-------- Trecho selecionado --------
Parte I


Sete anos depois da primeira incursão pelos rastos e pegadas de Rawet, pelo Plano Piloto, pelas veredas periféricas, por Sobradinho, Haifa, Núcleo Bandeirantes e Tel-aviv, encontro-me outra vez diante da singela sepultura 162, da quadra 219, no cemitério em forma de caracol, engendrado por Niemayer. 
Mesmo vacinado contra todos os misticismos, sinto que se olho muito tempo para o fundo da cova vazia, o vazio me retribui impiedosamente o olhar… Impossível negar que a essência do Rawet, não do Rawet defunto, mas do Rawet escritor, engenheiro, voyeur vagabundo das madrugadas brasilienses, ainda está, de alguma maneira, inscrita neste lugar… Corpo ausente que anima reminiscências de uma narrativa, de um diálogo e de uma história já dinamitada pelo tempo… Ocaso da idolatria pelas palavras… da torpe e impotente paixão pelas letras, que agora, uma a uma, se desgarram do papel apodrecido, colocando um ponto final no passado. Diante deste espetáculo, é necessário reconhecer, de uma vez por todas, que tanto a morte como a lápide, desonram e humilham… “… devia ser humilde, e foi humilde até à anulação. Devia ser justo, e foi justo até o desespero. E nessa sucessão de devia, tornou-se plasma informe nas mãos do mestre. E sobrava-lhe ainda a lição do orgulho quando descobriu o charlatanismo da humildade”. (Viagens de Ahasverus, 1970, p.38).
Impacientes e sabedores de que as mais poderosas influências nos chegam quase sempre através dos mortos, os vivos se empenham, outra vez, em exumar a opereta de signos e de conjunções rawetianas, bem como sua artilharia verbal voltada para a idiotia do mundo… História que, por Rawet, mesmo ensoberbecido com todos os elogios e com todas as teses a seu favor, talvez, desse tudo por absolutamente concluído, acabado e perdido… Não se disporia a sair da solidão e do isolamento em que se encontra há vinte anos, para retomar a mesmice dos cálculos matemáticos na edificação desta promíscua solidão urbana, pelas mesmas razões que não se debruçaria mais sobre seu antigo projeto literário… A reedição das novelas, dos contos e das Obras Completas, para quê? Se já nada pode interferir no mais absoluto de todos os exílios? Como judeu, conhecia muito bem o provérbio de sua raça, segundo o qual, um tolo pode jogar uma pedra na água que dez sábios não conseguem recuperar. Por isso, talvez, se limitasse apenas a lembrar que, na existência, tudo se resume a um sonho provisório e que, seja qual for nosso estilo de vida, “morre-se só, sempre só, morre-se a própria morte. Vive-se só, sempre só, vive-se a própria vida. Em qualquer circunstância…”
--------
## Tarefa escrita
Dê continuidade ao texto sobre o escritor Rawet, retomando-o logo após a última frase apresentada.
-------- Amostra de dados --------
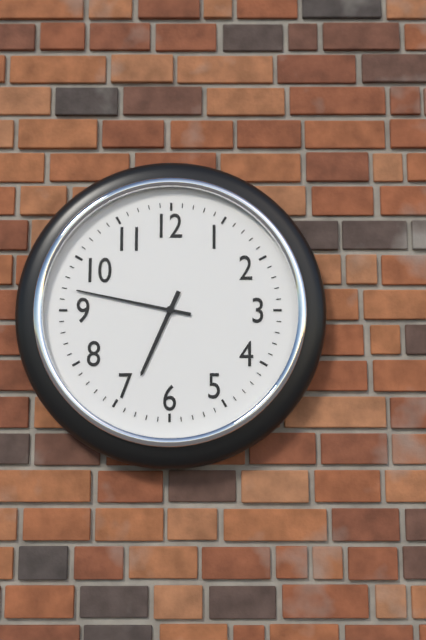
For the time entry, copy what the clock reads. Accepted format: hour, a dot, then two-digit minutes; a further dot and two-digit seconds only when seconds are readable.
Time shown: 6.47
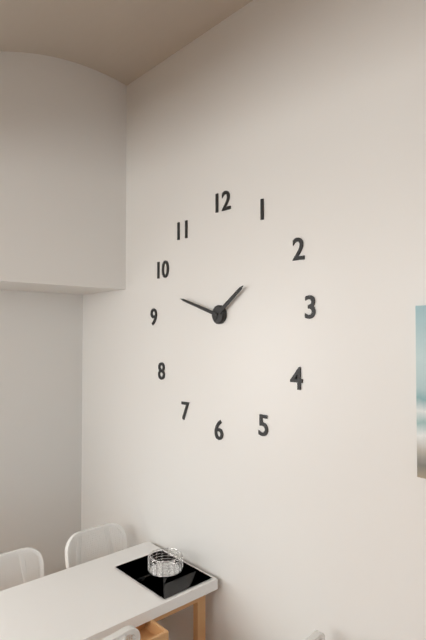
--------
## Resultado da tarefa
…Sim, é possível que a escrita não lhe provocasse mais nenhuma forma de êxtase, nenhum arrebatamento, nenhuma das antigas obsessões. Isto porque não havendo mais libido, já não há mais culpa, nem necessidade de vingar-se, de esclarecer o impossível, de alimentar a aleivosia que, comumente, nos faz aguardar séculos, esperar uma eternidade, para o momento de uma mísera e inútil vingança…  Digo isto, porque, tanto para o Rawet de infância suburbana e aparentemente desfigurada, como para o Rawet dos últimos tempos, parecia não sobrar muito, além de uma grave letargia depressiva e de algumas escassas e fugidias memórias, ou de Klimontov, ou dos subúrbios cariocas, lembranças mixadas às imagens do velho Cristo, com os braços já exaustos e decrépitos, encurralando diariamente a canalha… Rawet lobo… Rawet corvo de Torga, Rawet Ahasverus, Rawet bordeline… Rawet desvairado e trágico com um texto em iídiche no bolso… Se não freqüentava as soirées nos arredores do Palácio, e se mantinha à margem, era porquê, como Céline, sabia que a experiência é uma lâmpada fraca que só ilumina aquele que a carrega. Indignado com a mediocridade humana, ia driblando sua loucura e resmungando: “… a dupla experiência, a da burrice, e de quem escreve sobre a burrice, nunca me abandonou. Ao contrário, e por motivos diversos, tomou conta de mim, do meu corpo, e se transformou numa espécie de lente que me ajudou, e me ajuda, a procurar compreender o mundo…”.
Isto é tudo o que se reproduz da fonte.